Dark Secrets of Childhood by Powell Fred Scanlon Margaret

Dark Secrets of Childhood by Powell Fred Scanlon Margaret

Author:Powell, Fred, Scanlon, Margaret [Powell, Fred, Scanlon, Margaret]
Language: eng
Format: epub
Tags: Social Science, Social Work
ISBN: 9781447317883
Google: FZ_qCQAAQBAJ
Publisher: Policy Press
Published: 2015-05-06T04:29:28+00:00


Moral monopoly and institutional child abuse

The President of Ireland, Michael D. Higgins, observed in reference to the historic abuse of children in Irish industrial and reformatory schools: ‘There is evidence of institutional collusion that was deep, continuous and sinister in terms of its relations between church and state.1 Tom Inglis (1998: 45), in his influential book Moral Monopoly: the Catholic Church in Modern Irish State, asserts the church’s control of social services was crucial to the development of the church’s moral monopoly. This was the basis of its social power. In Suffer the Little Children, Mary Raftery and Eoin O’Sullivan convincingly argue that government capitation payments (based on a fee per child) and the ruthless exploitation of child labour was at the core of an essentially commercialised system of institutional child care (Raftery and O’Sullivan, 1999). Moral monopoly, in their view, produced economic rewards for the Catholic Church. The book graphically describes brutal work regimes on adjoining farms where starving boys competed with the animals for food. Young girls looked after infants, made rosary beads and sewed priest vestments on empty stomachs. There was virtually no education and training in the industrial and reformatory school system, which was essentially a labour camp regime (Raftery and O’Sullivan, 1999: 155). Yet it was legitimated by a charity myth that represented the clergy as the benevolent carers of deprived children. Myth and reality were sharply at odds as Raftery and O’Sullivan (1999: 15) forcefully point out: ‘the reality is that the Catholic Church and the state in partnership made certain choices, not so much out of ignorance but more for reasons of financial expediency. The institutional model for the processing of children into adulthood by religious orders was undoubtedly the cheapest option available’. For the state, there were clear financial gains.

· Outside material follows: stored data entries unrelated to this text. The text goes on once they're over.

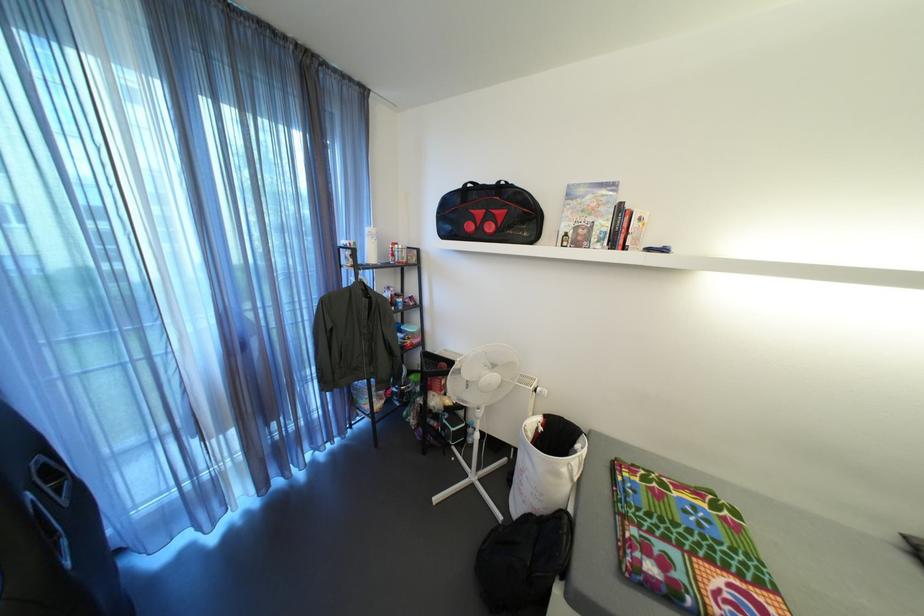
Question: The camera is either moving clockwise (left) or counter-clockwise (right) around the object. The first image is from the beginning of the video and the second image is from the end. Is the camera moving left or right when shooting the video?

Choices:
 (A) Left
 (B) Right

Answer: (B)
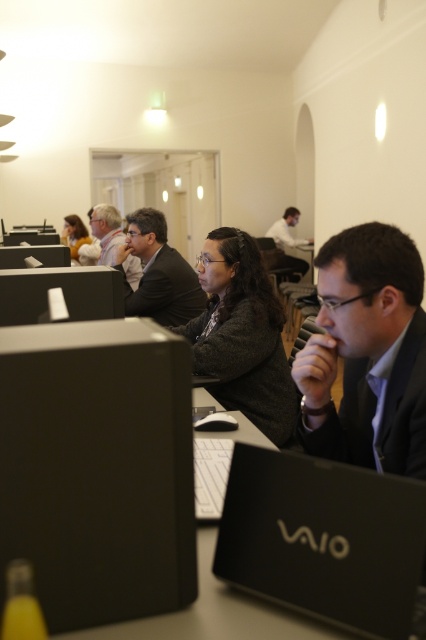
Between point (187, 490) and point (71, 253), which one is positioned behind?

The point (71, 253) is behind.

Does point (94, 452) come farther from viewer compared to point (74, 243)?

No.

The width and height of the screenshot is (426, 640). Describe the element at coordinates (97, 468) in the screenshot. I see `black plastic computer at center` at that location.

Image resolution: width=426 pixels, height=640 pixels. I want to click on black plastic computer at center, so click(x=97, y=468).

Can you confirm if dark gray suit at center is smaller than matte gray suit at center?

Indeed, dark gray suit at center has a smaller size compared to matte gray suit at center.

Is dark gray suit at center thinner than matte gray suit at center?

In fact, dark gray suit at center might be wider than matte gray suit at center.

Where is `dark gray suit at center`? The height and width of the screenshot is (640, 426). dark gray suit at center is located at coordinates (158, 273).

From the picture: Which of these two, black plastic computer at center or black matte laptop at center, stands shorter?

Standing shorter between the two is black matte laptop at center.

Does black plastic computer at center lie in front of black matte laptop at center?

Yes, it is in front of black matte laptop at center.

Which is in front, point (112, 582) or point (328, 536)?

Positioned in front is point (112, 582).

Find the location of `black plastic computer at center`. black plastic computer at center is located at coordinates (97, 468).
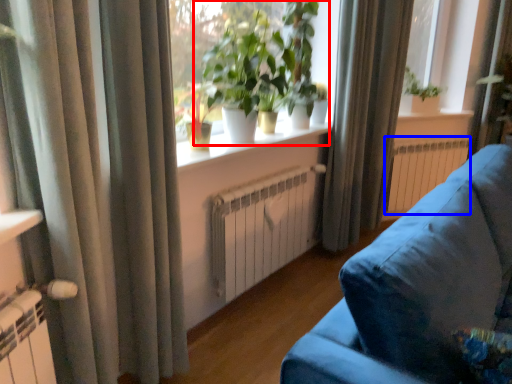
Question: Which object is further to the camera taking this photo, houseplant (highlighted by a red box) or radiator (highlighted by a blue box)?

Choices:
 (A) houseplant
 (B) radiator

Answer: (B)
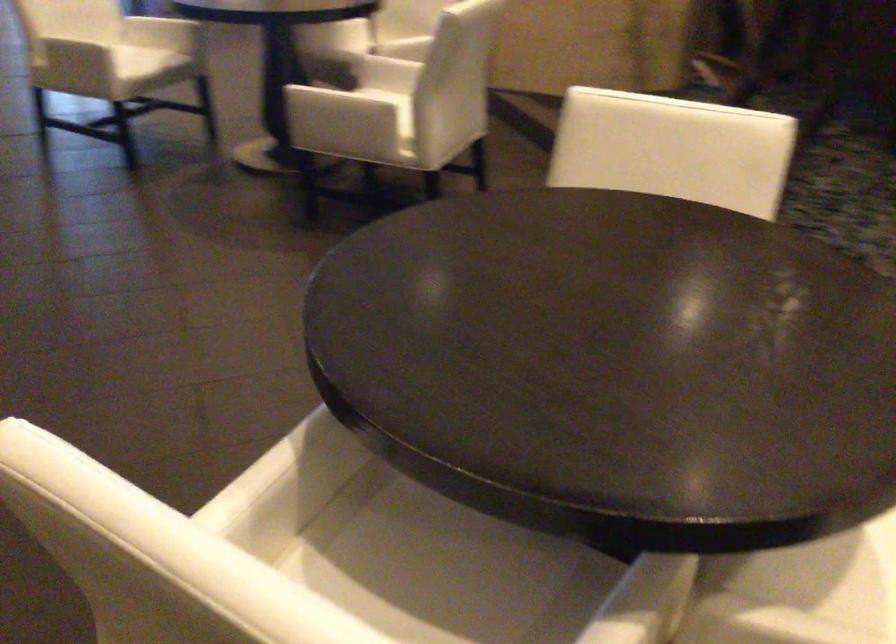
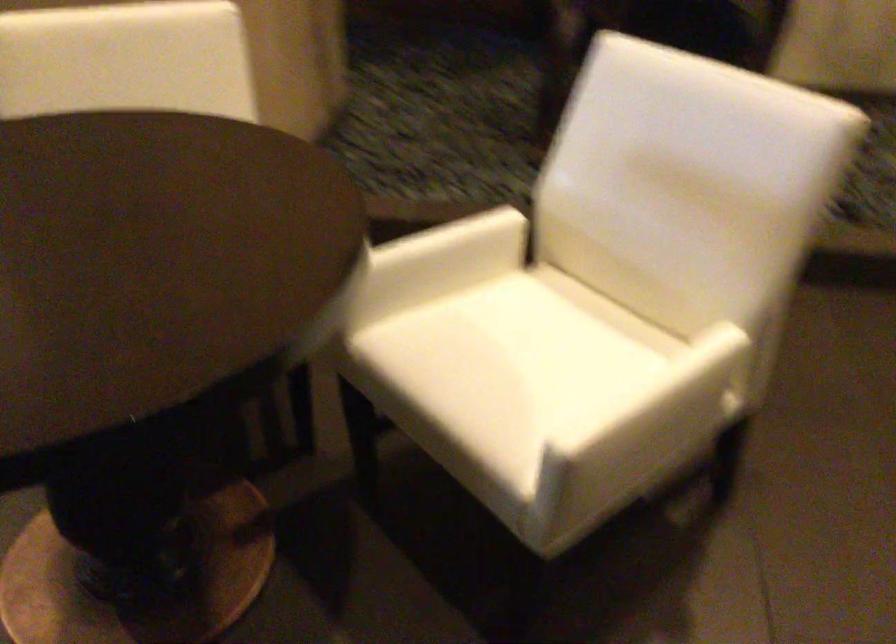
Find the pixel in the second image that matches point (321, 86) in the first image.

(684, 402)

One survivor described the system graphically: ‘We always saw it as a prison, never a school. I used to call it Little Auschwitz’ (Raftery and O’Sullivan, 1999: 46). Another survivor called Barney observed, in relation to Artane Industrial School, that ‘the thing that reminds me of it is a film like Schindler’s List. It really was like a concentration camp for children’. He concluded:

Children are a country’s most precious asset. But not in Ireland. WE were treated like we were unwanted, something to be hidden, to be ashamed of. There’s so much shame, not just shame of a person who was raped, but shame of a nation that allowed it to happen. It made Ireland into the child molestation capital of the world. Shame on us. (Raftery and O’Sullivan, 1999: 274)

Within the reformatory and industrial school system, exploitation of child labour, corporal punishment and sexual abuse created regimes based on terror.